> [Assignment]
How many lines in the rows below contain the word "debate"? Reply with the number alone.

> [Data extract]
○ ○ ○ ○ ○ ○ ○
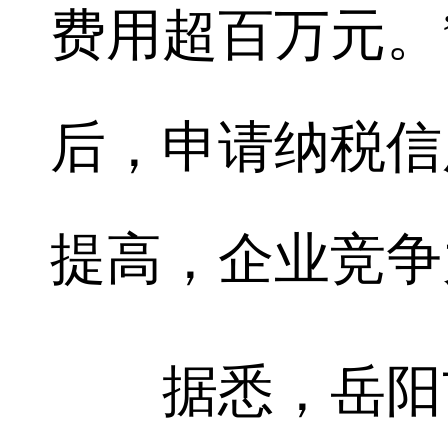
费用超百万元。
后，申请纳税信
提高，企业竞争
据悉，岳阳市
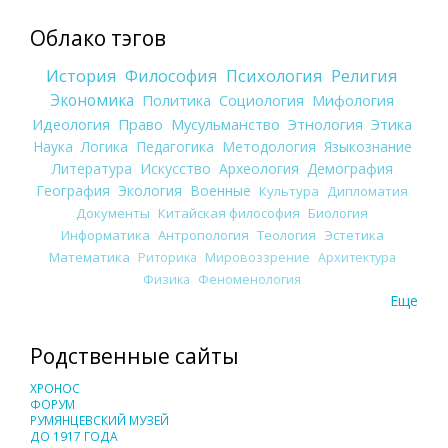
Облако тэгов
История
Философия
Психология
Религия
Экономика
Политика
Социология
Мифология
Идеология
Право
Мусульманство
Этнология
Этика
Наука
Логика
Педагогика
Методология
Языкознание
Литература
Искусство
Археология
Демография
География
Экология
Военные
Культура
Дипломатия
Документы
Китайская философия
Биология
Информатика
Антропология
Теология
Эстетика
Математика
Риторика
Мировоззрение
Архитектура
Физика
Феноменология
Еще
Родственные сайты
ХРОНОС
ФОРУМ
РУМЯНЦЕВСКИЙ МУЗЕЙ
ДО 1917 ГОДА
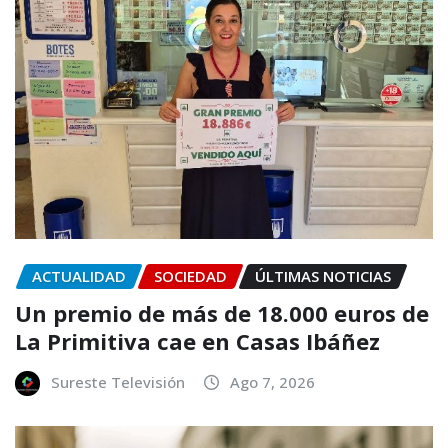
ACTUALIDAD
SOCIEDAD
ÚLTIMAS NOTICIAS
Un premio de más de 18.000 euros de
La Primitiva cae en Casas Ibáñez
Sureste Televisión
Ago 7, 2026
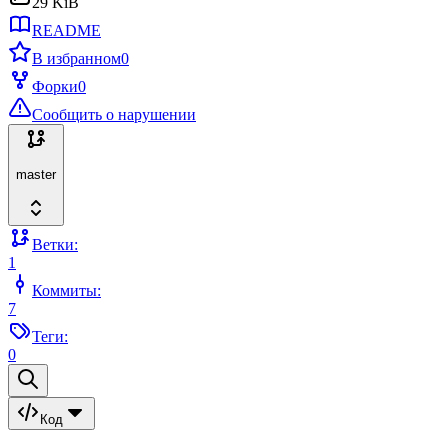
29 KiB
README
В избранном
0
Форки
0
Сообщить о нарушении
master
Ветки:
1
Коммиты:
7
Теги:
0
Код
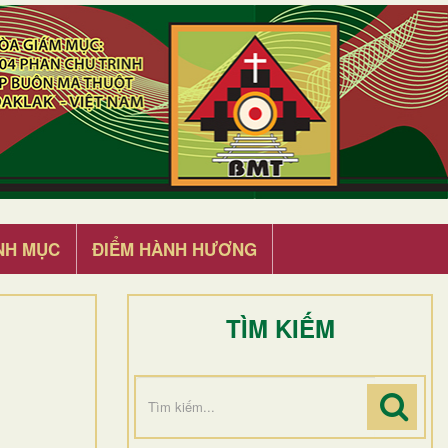
NH MỤC
ĐIỂM HÀNH HƯƠNG
TÌM KIẾM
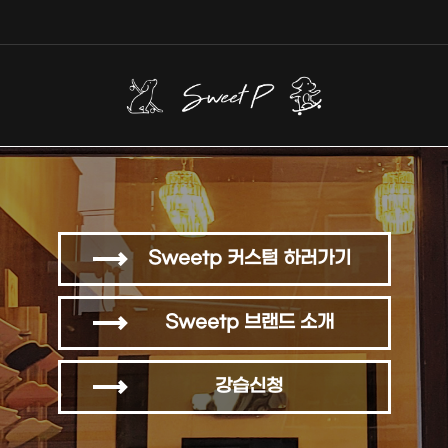
Sweetp 커스텀 하러가기
Sweetp 브랜드 소개
강습신청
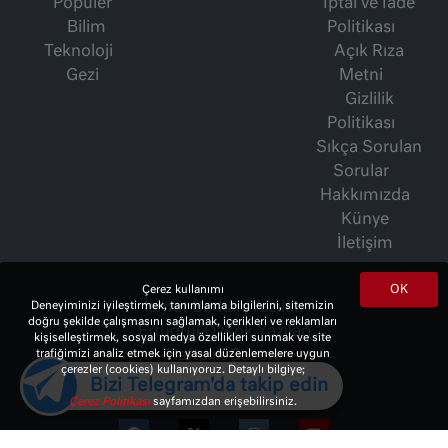
Popüler
İptal ve İade
Bilim
Politikası
Teknoloji
Açık Rıza
Gezi
Metni
Gizlilik
Politikası
Sıkça Sorulan
Sorular
Hakkımızda
Künye
İletişim
OK
Çerez kullanımı
İsmet Berkan Yazıları
Deneyiminizi iyileştirmek, tanımlama bilgilerini, sitemizin
doğru şekilde çalışmasını sağlamak, içerikleri ve reklamları
Ertuğrul Özkök Yazıları
kişiselleştirmek, sosyal medya özellikleri sunmak ve site
Haftalık Gazete
trafiğimizi analiz etmek için yasal düzenlemelere uygun
çerezler (cookies) kullanıyoruz. Detaylı bilgiye;
Bizi Telegram'da takip edin
Çerez Politikası
sayfamızdan erişebilirsiniz.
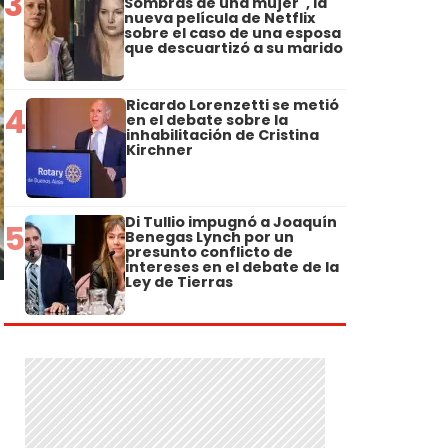
3
Sombras de una mujer", la
nueva película de Netflix
sobre el caso de una esposa
que descuartizó a su marido
Ricardo Lorenzetti se metió
4
en el debate sobre la
inhabilitación de Cristina
Kirchner
Di Tullio impugnó a Joaquín
5
Benegas Lynch por un
presunto conflicto de
intereses en el debate de la
Ley de Tierras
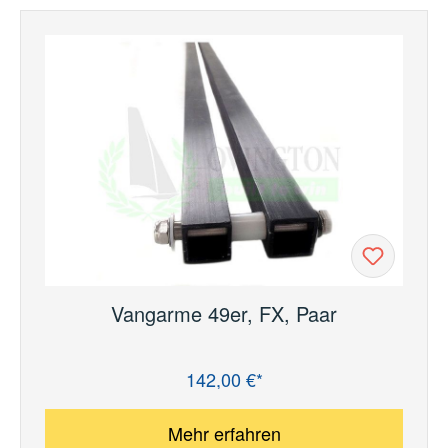
Vangarme 49er, FX, Paar
142,00 €*
Regulärer Preis:
Mehr erfahren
○ ○ ○ ○ ○ ○ ○
> [Response area]
2